The zoo also has provided nearly 20 small grants for projects around the world. All funding for the grants come from zoo membership fees.

How You Can Help

“We talk a lot about conservation, but our challenge is getting the message out and our call to action,” said Bottaro. “It can also be overwhelming for people. But, if everyone did their part–whether it’s recycling, reusing or reducing our own footprint–we could have a chance.”

Bottaro knows that flooding people with the devastation of rainforests or the fact that 100 African elephants are killed daily can be overwhelming. But her message is that small steps have big impact.

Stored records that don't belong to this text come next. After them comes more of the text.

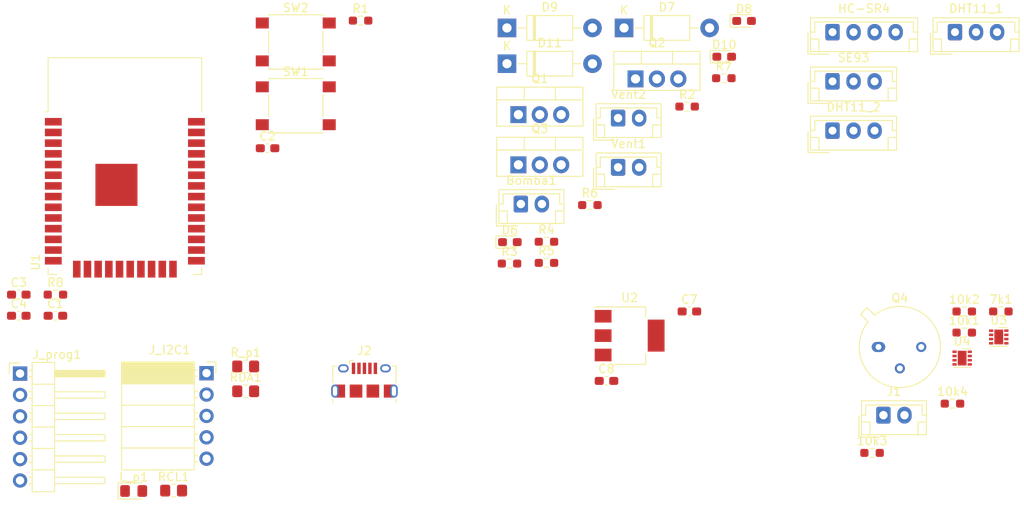
<source format=kicad_pcb>
(kicad_pcb (version 20211014) (generator pcbnew)

  (general
    (thickness 1.6)
  )

  (paper "A4")
  (layers
    (0 "F.Cu" signal)
    (31 "B.Cu" signal)
    (32 "B.Adhes" user "B.Adhesive")
    (33 "F.Adhes" user "F.Adhesive")
    (34 "B.Paste" user)
    (35 "F.Paste" user)
    (36 "B.SilkS" user "B.Silkscreen")
    (37 "F.SilkS" user "F.Silkscreen")
    (38 "B.Mask" user)
    (39 "F.Mask" user)
    (40 "Dwgs.User" user "User.Drawings")
    (41 "Cmts.User" user "User.Comments")
    (42 "Eco1.User" user "User.Eco1")
    (43 "Eco2.User" user "User.Eco2")
    (44 "Edge.Cuts" user)
    (45 "Margin" user)
    (46 "B.CrtYd" user "B.Courtyard")
    (47 "F.CrtYd" user "F.Courtyard")
    (48 "B.Fab" user)
    (49 "F.Fab" user)
    (50 "User.1" user)
    (51 "User.2" user)
    (52 "User.3" user)
    (53 "User.4" user)
    (54 "User.5" user)
    (55 "User.6" user)
    (56 "User.7" user)
    (57 "User.8" user)
    (58 "User.9" user)
  )

  (setup
    (pad_to_mask_clearance 0)
    (pcbplotparams
      (layerselection 0x00010fc_ffffffff)
      (disableapertmacros false)
      (usegerberextensions false)
      (usegerberattributes true)
      (usegerberadvancedattributes true)
      (creategerberjobfile true)
      (svguseinch false)
      (svgprecision 6)
      (excludeedgelayer true)
      (plotframeref false)
      (viasonmask false)
      (mode 1)
      (useauxorigin false)
      (hpglpennumber 1)
      (hpglpenspeed 20)
      (hpglpendiameter 15.000000)
      (dxfpolygonmode true)
      (dxfimperialunits true)
      (dxfusepcbnewfont true)
      (psnegative false)
      (psa4output false)
      (plotreference true)
      (plotvalue true)
      (plotinvisibletext false)
      (sketchpadsonfab false)
      (subtractmaskfromsilk false)
      (outputformat 1)
      (mirror false)
      (drillshape 1)
      (scaleselection 1)
      (outputdirectory "")
    )
  )

  (net 0 "")
  (net 1 "unconnected-(U1-Pad4)")
  (net 2 "Net-(10k1-Pad2)")
  (net 3 "Net-(D7-Pad2)")
  (net 4 "Net-(Bomba1-Pad1)")
  (net 5 "/c_vent1")
  (net 6 "unconnected-(U1-Pad17)")
  (net 7 "unconnected-(U1-Pad18)")
  (net 8 "unconnected-(U1-Pad19)")
  (net 9 "unconnected-(U1-Pad20)")
  (net 10 "unconnected-(U1-Pad21)")
  (net 11 "unconnected-(U1-Pad22)")
  (net 12 "/c_vent2")
  (net 13 "/c_bomba")
  (net 14 "/lm393_d")
  (net 15 "/se093_d")
  (net 16 "/Esp32Schematic/IO32")
  (net 17 "/Esp32Schematic/IO33")
  (net 18 "/Esp32Schematic/IO25")
  (net 19 "/Esp32Schematic/IO26")
  (net 20 "/Esp32Schematic/IO27")
  (net 21 "unconnected-(U1-Pad32)")
  (net 22 "/Esp32Schematic/IO12")
  (net 23 "/HC-SR04Echo")
  (net 24 "/HC-SR04Trig")
  (net 25 "/Esp32Schematic/BOOT")
  (net 26 "GND")
  (net 27 "/Esp32Schematic/IO4")
  (net 28 "/dht11_1d")
  (net 29 "/dht11_2d")
  (net 30 "/Esp32Schematic/IO5")
  (net 31 "/Esp32Schematic/IO23")
  (net 32 "Net-(7k1-Pad1)")
  (net 33 "Net-(D9-Pad2)")
  (net 34 "/Potencia/LDO/LDO_in")
  (net 35 "/Potencia/LDO/LDO_out")
  (net 36 "Net-(D6-Pad2)")
  (net 37 "Net-(D8-Pad2)")
  (net 38 "Net-(D10-Pad2)")
  (net 39 "5v")
  (net 40 "Net-(U4-Pad6)")
  (net 41 "Net-(10k3-Pad2)")
  (net 42 "Net-(C1-Pad2)")
  (net 43 "3.3v")
  (net 44 "/Sensores/3.3v")
  (net 45 "/Potencia/IN_5v")
  (net 46 "unconnected-(J2-Pad2)")
  (net 47 "unconnected-(J2-Pad3)")
  (net 48 "unconnected-(J2-Pad4)")
  (net 49 "unconnected-(J2-Pad6)")
  (net 50 "SCL")
  (net 51 "SDA")
  (net 52 "unconnected-(J_prog1-Pad1)")
  (net 53 "unconnected-(J_prog1-Pad2)")
  (net 54 "/Prog_Rx")
  (net 55 "/Prog_Tx")
  (net 56 "unconnected-(J_prog1-Pad6)")
  (net 57 "Net-(L_p1-Pad2)")
  (net 58 "/LedU1")
  (net 59 "/Esp32Schematic/IO2")
  (net 60 "unconnected-(U3-Pad1)")
  (net 61 "unconnected-(U3-Pad2)")
  (net 62 "unconnected-(U3-Pad3)")
  (net 63 "unconnected-(U3-Pad4)")
  (net 64 "unconnected-(U3-Pad5)")
  (net 65 "unconnected-(U3-Pad6)")
  (net 66 "unconnected-(U3-Pad7)")
  (net 67 "unconnected-(U3-Pad8)")
  (net 68 "unconnected-(U4-Pad1)")
  (net 69 "unconnected-(U4-Pad5)")
  (net 70 "unconnected-(U4-Pad8)")

  (footprint "Connector_JST:JST_EH_B2B-EH-A_1x02_P2.50mm_Vertical" (layer "F.Cu") (at 180.59 74.32))

  (footprint "LED_SMD:LED_0603_1608Metric_Pad1.05x0.95mm_HandSolder" (layer "F.Cu") (at 195.555 56.93))

  (footprint "Connector_JST:JST_EH_B2B-EH-A_1x02_P2.50mm_Vertical" (layer "F.Cu") (at 180.59 68.47))

  (footprint "LED_SMD:LED_0603_1608Metric_Pad1.05x0.95mm_HandSolder" (layer "F.Cu") (at 167.735 83.2))

  (footprint "Capacitor_SMD:C_0603_1608Metric_Pad1.08x0.95mm_HandSolder" (layer "F.Cu") (at 138.95 72.05))

  (footprint "Capacitor_SMD:C_0603_1608Metric_Pad1.08x0.95mm_HandSolder" (layer "F.Cu") (at 113.75 91.95))

  (footprint "Resistor_SMD:R_0805_2012Metric_Pad1.20x1.40mm_HandSolder" (layer "F.Cu") (at 136.35 97.97))

  (footprint "Resistor_SMD:R_0603_1608Metric_Pad0.98x0.95mm_HandSolder" (layer "F.Cu") (at 210.76 108.24))

  (footprint "Package_TO_SOT_THT:TO-220-3_Vertical" (layer "F.Cu") (at 168.75 68.06))

  (footprint "Resistor_SMD:R_0603_1608Metric_Pad0.98x0.95mm_HandSolder" (layer "F.Cu") (at 220.31 102.39))

  (footprint "Capacitor_SMD:C_0603_1608Metric_Pad1.08x0.95mm_HandSolder" (layer "F.Cu") (at 179.21 99.69))

  (footprint "Resistor_SMD:R_0603_1608Metric_Pad0.98x0.95mm_HandSolder" (layer "F.Cu") (at 172.08 85.67))

  (footprint "Resistor_SMD:R_0805_2012Metric_Pad1.20x1.40mm_HandSolder" (layer "F.Cu") (at 127.79 112.72))

  (footprint "Connector_PinSocket_2.54mm:PinSocket_1x05_P2.54mm_Horizontal" (layer "F.Cu") (at 131.7 98.77))

  (footprint "Resistor_SMD:R_0603_1608Metric_Pad0.98x0.95mm_HandSolder" (layer "F.Cu") (at 188.79 67.1))

  (footprint "Diode_THT:D_DO-41_SOD81_P10.16mm_Horizontal" (layer "F.Cu") (at 167.39 57.76))

  (footprint "Connector_JST:JST_EH_B3B-EH-A_1x03_P2.50mm_Vertical" (layer "F.Cu") (at 206.06 69.96))

  (footprint "Connector_JST:JST_EH_B3B-EH-A_1x03_P2.50mm_Vertical" (layer "F.Cu") (at 206.06 64.11))

  (footprint "Capacitor_SMD:C_0603_1608Metric_Pad1.08x0.95mm_HandSolder" (layer "F.Cu") (at 109.4 91.95))

  (footprint "Package_TO_SOT_THT:TO-220-3_Vertical" (layer "F.Cu") (at 168.75 74.02))

  (footprint "RF_Module:ESP32-WROOM-32" (layer "F.Cu") (at 122 77.16))

  (footprint "Resistor_SMD:R_0603_1608Metric_Pad0.98x0.95mm_HandSolder" (layer "F.Cu") (at 150 56.89))

  (footprint "Connector_USB:USB_Micro-B_Amphenol_10118194_Horizontal" (layer "F.Cu") (at 150.46 99.6))

  (footprint "Connector_PinHeader_2.54mm:PinHeader_1x06_P2.54mm_Horizontal" (layer "F.Cu") (at 109.55 98.82))

  (footprint "Package_DFN_QFN:DFN-8-1EP_2x2mm_P0.5mm_EP1.05x1.75mm" (layer "F.Cu") (at 221.46 96.98))

  (footprint "Connector_JST:JST_EH_B2B-EH-A_1x02_P2.50mm_Vertical" (layer "F.Cu") (at 212.11 103.76))

  (footprint "LED_SMD:LED_0805_2012Metric_Pad1.15x1.40mm_HandSolder" (layer "F.Cu") (at 123.045 112.765))

  (footprint "Resistor_SMD:R_0603_1608Metric_Pad0.98x0.95mm_HandSolder" (layer "F.Cu") (at 177.24 78.8))

  (footprint "Diode_THT:D_DO-41_SOD81_P10.16mm_Horizontal" (layer "F.Cu") (at 181.3 57.76))

  (footprint "Resistor_SMD:R_0603_1608Metric_Pad0.98x0.95mm_HandSolder" (layer "F.Cu") (at 113.75 89.44))

  (footprint "Resistor_SMD:R_0603_1608Metric_Pad0.98x0.95mm_HandSolder" (layer "F.Cu") (at 172.08 83.16))

  (footprint "Package_TO_SOT_SMD:SOT-223-3_TabPin2" (layer "F.Cu") (at 181.96 94.31))

  (footprint "Diode_THT:D_DO-41_SOD81_P10.16mm_Horizontal" (layer "F.Cu") (at 167.39 62.01))

  (footprint "Resistor_SMD:R_0603_1608Metric_Pad0.98x0.95mm_HandSolder" (layer "F.Cu") (at 193.15 63.73))

  (footprint "Resistor_SMD:R_0603_1608Metric_Pad0.98x0.95mm_HandSolder" (layer "F.Cu") (at 221.71 91.44))

  (footprint "Package_DFN_QFN:DFN-8-1EP_2x2mm_P0.5mm_EP1.05x1.75mm" (layer "F.Cu") (at 225.81 94.47))

  (footprint "Connector_JST:JST_EH_B3B-EH-A_1x03_P2.50mm_Vertical" (layer "F.Cu") (at 220.61 58.26))

  (footprint "LED_SMD:LED_0603_1608Metric_Pad1.05x0.95mm_HandSolder" (layer "F.Cu") (at 193.195 61.18))

  (footprint "Resistor_SMD:R_0603_1608Metric_Pad0.98x0.95mm_HandSolder" (layer "F.Cu") (at 167.69 85.75))

  (footprint "Resistor_SMD:R_0603_1608Metric_Pad0.98x0.95mm_HandSolder" (layer "F.Cu") (at 221.71 93.95))

  (footprint "Package_TO_SOT_THT:TO-39-3" (layer "F.Cu") (at 211.52 95.66))

  (footprint "Resistor_SMD:R_0805_2012Metric_Pad1.20x1.40mm_HandSolder" (layer "F.Cu") (at 136.35 100.92))

  (footprint "Button_Switch_SMD:SW_Push_1P1T_NO_6x6mm_H9.5mm" (layer "F.Cu") (at 142.3 59.425))

  (footprint "Capacitor_SMD:C_0603_1608Metric_Pad1.08x0.95mm_HandSolder" (layer "F.Cu") (at 189.06 91.44))

  (footprint "Button_Switch_SMD:SW_Push_1P1T_NO_6x6mm_H9.5mm" (layer "F.Cu")
    (tedit 5CA1CA7F) (tstamp d81d9118-7505-4d5c-9ae0-481a4fb30fe6)
    (at 142.3 67.005)
    (descr "tactile push button, 6x6mm e.g. PTS645xx series, height=9.5mm")
    (tags "tact sw push 6mm smd")
    (property "Sheetfile" "Esp32Schematic.kicad_sch")
    (property "Sheetname" "Esp32Schematic")
    (path "/255ea3b8-af73-4dd8-9773-761204920633/e0e7ad45-eca2-4c59-97cb-456244483c2b")
    (attr smd)
    (fp_text reference "SW1" (at 0 -4.05) (layer "F.SilkS")
      (effects (font (size 1 1) (thickness 0.15)))
      (tstamp 65ba86e1-d77e-4c93-871f-0b0a83c8949c)
    )
    (fp_text value "SW_Push" (at 0 4.15) (layer "F.Fab")
      (effects (font (size 1 1) (thickness 0.15)))
      (tstamp e3ab6c63-56bc-4611-b285-89d48162ce78)
    )
    (fp_text user "${REFERENCE}" (at 0 -4.05) (layer "F.Fab")
      (effects (font (size 1 1) (thickness 0.15)))
      (tstamp 02112156-dc2a-4d5d-a1f7-bd29eee80f7a)
    )
    (fp_line (start 3.23 -3.23) (end 3.23 -3.2) (layer "F.SilkS") (width 0.12) (tstamp 0940a19d-7abc-450d-bfa9-925499988d2e))
    (fp_line (start -3.23 -3.23) (end 3.23 -3.23) (layer "F.SilkS") (width 0.12) (tstamp 187d8e77-38d8-440d-bde0-e47af965e4ff))
    (fp_line (start 3.23 -1.3) (end 3.23 1.3) (layer "F.SilkS") (width 0.12) (tstamp 5545f097-b7da-4086-b591-d7cee85d7337))
    (fp_line (start -3.23 -1.3) (end -3.23 1.3) (layer "F.SilkS") (width 0.12) (tstamp 9147e37a-f828-4774-8005-c52ae825b96c))
    (fp_line (start -3.23 3.23) (end 3.23 3.23) (layer "F.SilkS") (width 0.12) (tstamp ae85657e-e3d4-4e34-9bce-a91f44760d8a))
    (fp_line (start 3.23 3.23) (end 3.23 3.2) (layer "F.SilkS") (width 0.12) (tstamp bc8b2f35-cbac-49b0-abad-fddb1f5d4f83))
    (fp_line (start -3.23 -3.2) (end -3.23 -3.23) (layer "F.SilkS") (width 0.12) (tstamp f402bd11-5035-40c8-9d1b-c81a03061102))
    (fp_line (start -3.23 3.23) (end -3.23
... [22359 chars truncated]
</source>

One step is recycling cell phones. Cell phones have a direct effect on wildlife. Coltan is a substance frequently used in small electronics, and mining for coltan causes loss of gorillas and their habitats.

“We are part of the Eco-Cell Recycling Program,” said Henson. “You can take your older cell phones to the zoo. In fact, we collect all used electronics and batteries. The old cell phones are repurposed, which cuts down on the need for more products.”

The Oklahoma City Zoo is one of 110 zoos helping save gorillas through the Eco-Cell Recycling Program. Items accepted include smart phones, cell phones, handheld gaming systems, tablets, iPods and iPads as well as any chargers or accessories that come with these devices.

Visitors to the zoo who visit concessions or gift stores can participate in Round Up for Conservation. By “rounding up” the amount of your purchase to the next dollar, donations go to one of the zoo’s conservation initiatives. Since inception of the program in 2011, guests have contributed $25,000 to zoo conservation efforts.

“Every dollar that the zoo uses for conservation comes from zoo membership,” said Bottaro. “Just by visiting the zoo or becoming a member, you’re helping conservation efforts around the world.”